# And the next please



## sunnybob (8 Apr 2018)

I'm just finishing up my second biggest build and now looking for something a little smaller to make.
I've doubled the size of my back pergola (a very basic picture blog here) 
http://www.pbase.com/john_cooper/bob_co ... rgola_extn

and 'er indoors now wants to be known as 'er outdoors, so I'm looking for plans for a set of nesting tables to place out there.
Anybody got any plans for a set of three occasional tables? Not too fancy mind, I'm a little rusty on nice joinery. I'm thinking of using beech, but thats mainly because i havent really done anything with oak. How much tougher to work is oak compared to beech?


----------



## custard (8 Apr 2018)

sunnybob":99eq980y said:


> How much tougher to work is oak compared to beech?



There's hardly anything in it, if you can work Beech then you can work Oak. The biggest difference IMO is that really close grained hardwoods like Beech will take layout lines really clearly, open grained woods like Oak are a bit more difficult to mark up. And, if you do loads of work with Oak, the tannins can stain your fingers black which takes some scrubbing to remove! 

If you've never worked with Oak then you should give it a go, at the end of the day Oak's way more durable out of doors than Beech plus it's more interesting to look at. Beech is just a bit bland and because (in the UK at least) it's so common it tends to be regarded as a utilitarian timber for cheaper work.


----------



## sunnybob (8 Apr 2018)

I am mainly considering beech because its pretty cheap here.
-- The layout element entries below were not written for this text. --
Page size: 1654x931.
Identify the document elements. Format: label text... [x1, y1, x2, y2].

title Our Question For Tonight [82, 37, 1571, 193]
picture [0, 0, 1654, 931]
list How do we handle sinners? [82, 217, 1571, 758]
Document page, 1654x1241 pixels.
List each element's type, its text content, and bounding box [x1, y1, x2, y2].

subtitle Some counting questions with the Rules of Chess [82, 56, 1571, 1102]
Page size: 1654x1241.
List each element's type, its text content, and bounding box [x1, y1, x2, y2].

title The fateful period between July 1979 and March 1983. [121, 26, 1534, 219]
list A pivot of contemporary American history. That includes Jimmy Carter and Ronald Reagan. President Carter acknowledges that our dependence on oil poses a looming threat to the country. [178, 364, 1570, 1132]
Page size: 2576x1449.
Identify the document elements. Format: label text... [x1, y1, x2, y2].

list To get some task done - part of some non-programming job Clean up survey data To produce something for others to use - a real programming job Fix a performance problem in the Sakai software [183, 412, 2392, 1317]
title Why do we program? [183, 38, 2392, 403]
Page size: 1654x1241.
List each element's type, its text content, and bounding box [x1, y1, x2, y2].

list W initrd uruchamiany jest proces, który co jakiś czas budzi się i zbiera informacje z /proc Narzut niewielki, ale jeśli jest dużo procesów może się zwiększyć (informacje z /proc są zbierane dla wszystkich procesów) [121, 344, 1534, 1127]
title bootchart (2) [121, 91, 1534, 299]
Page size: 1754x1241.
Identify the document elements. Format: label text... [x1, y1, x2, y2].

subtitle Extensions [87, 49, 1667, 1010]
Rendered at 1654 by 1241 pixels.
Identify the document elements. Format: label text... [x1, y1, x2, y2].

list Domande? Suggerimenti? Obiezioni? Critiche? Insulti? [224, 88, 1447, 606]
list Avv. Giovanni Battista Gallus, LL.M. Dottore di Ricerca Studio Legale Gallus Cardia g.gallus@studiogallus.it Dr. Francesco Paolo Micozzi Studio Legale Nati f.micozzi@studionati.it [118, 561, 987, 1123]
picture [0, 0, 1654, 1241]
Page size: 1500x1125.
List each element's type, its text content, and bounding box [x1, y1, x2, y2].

Taking my skills (lack of) into consideration its quite possible i shall scrap a fair percentage. But I dont know the price of oak so I shall have to check out camparatives.


----------



## custard (8 Apr 2018)

In the UK Beech sells at about £40 a cubic foot, you pay virtually the same for steamed or unsteamed. The only hardwood you might find a bit cheaper is Poplar or really low grade Sycamore that's grey and full of sticker stains. 

Oak on the other hand sells for about £60-65, although with Oak there's always a big price spread, you pay more for really wide boards, pippy boards, or quarter sawn; you pay less for fence post quality stock. You want to make sure you're getting European Oak (or at a pinch American White Oak, although AWO is sometimes regarded as a bit less durable), make sure you're not getting American Red Oak, which is coarse and stringy and pretty unappealing (or at least to me it is), Red Oak sells for about £50-55 a cubic foot.


----------



## MikeG. (8 Apr 2018)

custard":3jugjyb6 said:


> ......... make sure you're not getting American Red Oak, which is coarse and stringy and pretty unappealing (or at least to me it is).........



100%

I once obtained a small skip-full of the stuff, and soon wished I hadn't. It is so porous you can suck water up through it like a straw. Non-durable, non-attractive....... 'orrible stuff.


----------



## Harbo (8 Apr 2018)

Red oak - yes I saw a demo of that last week on TV where they blew soap bubbles through a length of it.

Rod


----------



## deema (8 Apr 2018)

Perhaps a good approach would be to sketch out what you looking to make and then everyone can help you with how to make it rather than looking for plans


----------



## sunnybob (9 Apr 2018)

But to get back to the original question.....
Plans for the tables please?


----------